BEEN AND GONE
By Nick Serpell
BBC Obituary Unit
Our regular column covering the passing of significant - but lesser-reported - characters of the past month.
Following World War II the British, who then controlled Palestine, severely restricted the number of Jewish immigrants allowed to enter the country. Yossi Harel captained some of the ships which smuggled refugees in defiance of the restrictions. One of his commands was the Exodus, which became famous after the Leon Uris book was turned into a successful film in 1960. Harel later became a senior figure in Israeli intelligence.

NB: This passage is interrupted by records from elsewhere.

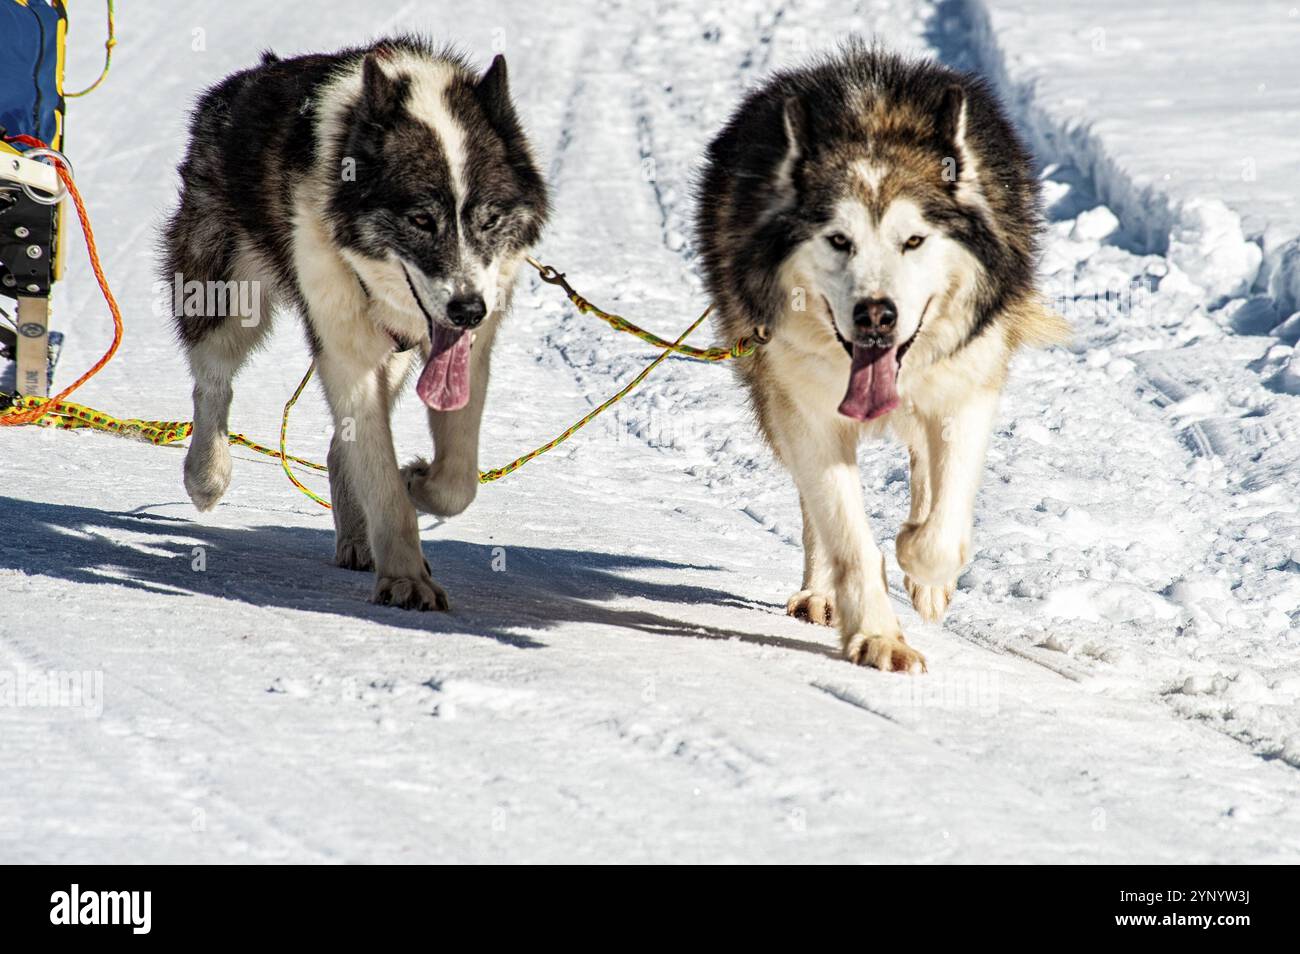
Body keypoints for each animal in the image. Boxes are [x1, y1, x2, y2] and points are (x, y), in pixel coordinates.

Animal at [163, 37, 548, 613]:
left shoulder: (464, 350)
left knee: (340, 444)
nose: (467, 310)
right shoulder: (345, 351)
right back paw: (207, 474)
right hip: (223, 295)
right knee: (213, 383)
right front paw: (406, 577)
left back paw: (358, 538)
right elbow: (381, 478)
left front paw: (419, 481)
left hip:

The film and TV composer Tristram Cary was one of the pioneers in the development of electronic music. He built the first electronic studio at the Royal College of Music and played a major part in the invention of the synthesiser. He also wrote some of the incidental music for Dr Who. His many more traditional compositions included the scores for films such as the Ladykillers, Quatermass & the Pit and the Hammer horror Blood from the Mummy’s Tomb.
Horror films were also the stock in trade of actress
Hazel Court. Born in Sutton Coldfield she aspired to go into comedy but found herself cast in a string of low budget shockers throughout the 1950s. She achieved something akin to cult status after a display of cleavage in the 1957 Hammer production The Curse of Frankenstein. In 1960 she moved to the US where she appeared in the Roger Corman productions of The Raven and The Masque of the Red Death.
Fellow Thespian Willoughby Goddard made a career out of his somewhat rotund shape. He achieved fame after appearing as the villain Gessler in the 1950s children’s series The Adventures of William Tell before going on to play a host of character parts. He was a natural as Mr Bumble in the Broadway version of the musical Oliver and an impressive Cardinal Wolsey in the West End production of A Man for All Seasons. His last major TV appearance was as Professor Siblington in Porterhouse Blue, Tom Sharpe’s savage satire on Oxbridge life.
The Poet Laureate, Sir John Betjeman, found his true muse in the shapely figure of Joan Jackson. Born Joan Hunter Dunn, she caught his eye in the unlikely surroundings of a wartime ministry canteen. The smitten poet immortalised her in The Subaltern's Love Song, "Miss J. Hunter Dunn, Miss J. Hunter Dunn, Furnish'd and burnish'd by Aldershot sun." His love remained unrequited and she went on to marry a civil servant and move to Singapore.
There was also disappointment in love for the giant panda Taotao who despite many attempts, failed to breed in captivity. Born wild in north-western China she became a star attraction in Jinan Zoo but was destined never to hear the patter of tiny paws. She was believed to have been 36 when she died, far above the life expectancy of giant pandas in the wild. Taotao has been stuffed.
Among others who died in April were Jazz musician Humphrey Lyttleton, LSD inventor Albert Hofmann, French enthnographer and resistance fighter Germaine Tillion , veteran MP Gwyneth Dunwoody, Disney animator Ollie Johnston, John Wheeler, the man who coined the term "black hole", and acting legend Charlton Heston.